Outre leur nombre de coups de soleil à différents âges, l’utilisation de crème solaire et l’utilisation de solarium, les participantes ont renseigné un journal de lieux de résidence et de vacances tout au long de leur vie, que nous avons lié à une base internationale contenant les doses d’UVA, UVB, UV total et UVE (érythémale) selon la géolocalisation de différents lieux. A partir de ces données, nous avons construit une base de données UV, qui a permis d’appliquer le calcul d’un score UV sur l’ensemble de la population d’étude.
En parallèle, des analyses génétiques ont été réalisées sur la totalité des cas de mélanome pour lesquels un échantillon biologique était disponible, ainsi que chez 2 témoins par cas (total de 700 cas de mélanome et 1400 témoins). L’ADN a été extrait à partir des échantillons biologiques, les variants génétiques des gènes candidats ont été sélectionnés, et le génotypage a été réalisé en même temps sur l’ensemble des 2100 échantillons d’ADN.


Nous réalisons actuellement les analyses statistiques permettant d’étudier
(i) les relations entre le phénotype pigmentaire, l’exposition aux rayonnements ultraviolets et le risque de mélanome ;
(ii) les associations entre l’exposition solaire, le nombre de naevi, et le risque de mélanome cutané selon le site anatomique et le type histologique de la tumeur (permettant de tester l’hypothèse de l’hétérogénéité du mélanome (hypothèse des « mécanismes divergents »)) ;
(iii) les relations entre les polymorphismes de certains gènes et la pigmentation et la propension à développer des naevi ;
et (iv) les associations entre ces polymorphismes et le risque de mélanome.

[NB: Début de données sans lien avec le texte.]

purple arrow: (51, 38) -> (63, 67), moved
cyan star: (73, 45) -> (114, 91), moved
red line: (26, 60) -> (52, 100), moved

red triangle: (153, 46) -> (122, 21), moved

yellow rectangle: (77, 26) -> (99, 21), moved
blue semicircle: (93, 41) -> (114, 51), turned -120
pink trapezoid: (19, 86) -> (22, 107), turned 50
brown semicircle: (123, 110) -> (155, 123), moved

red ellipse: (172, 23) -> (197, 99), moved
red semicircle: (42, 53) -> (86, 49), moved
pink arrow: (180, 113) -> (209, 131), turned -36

Les résultats issus de ce projet de recherche permettront d’améliorer les connaissances disponibles en ce qui concerne les relations entre le risque de mélanome et certains facteurs génétiques, et leur interaction avec le phénotype pigmentaire et l’exposition aux rayonnements ultraviolets. Ils permettront de tester et d’affiner l’hypothèse des « mécanismes divergents » pour l’étiologie du mélanome par l’intégration de données génétiques dans le modèle, en testant notamment l’effet des gènes liés aux naevi, ceux liés à la pigmentation ainsi que ceux associés au mélanome dans les récentes études génétiques portant sur l’intégralité du génome.
A terme, les résultats provenant de ce projet contribueront à identifier les polymorphismes génétiques conférant un risque accru de mélanome ainsi que leur interaction avec l’exposition solaire, et pourraient mener à de nouvelles stratégies de prévention et de traitement de ce cancer.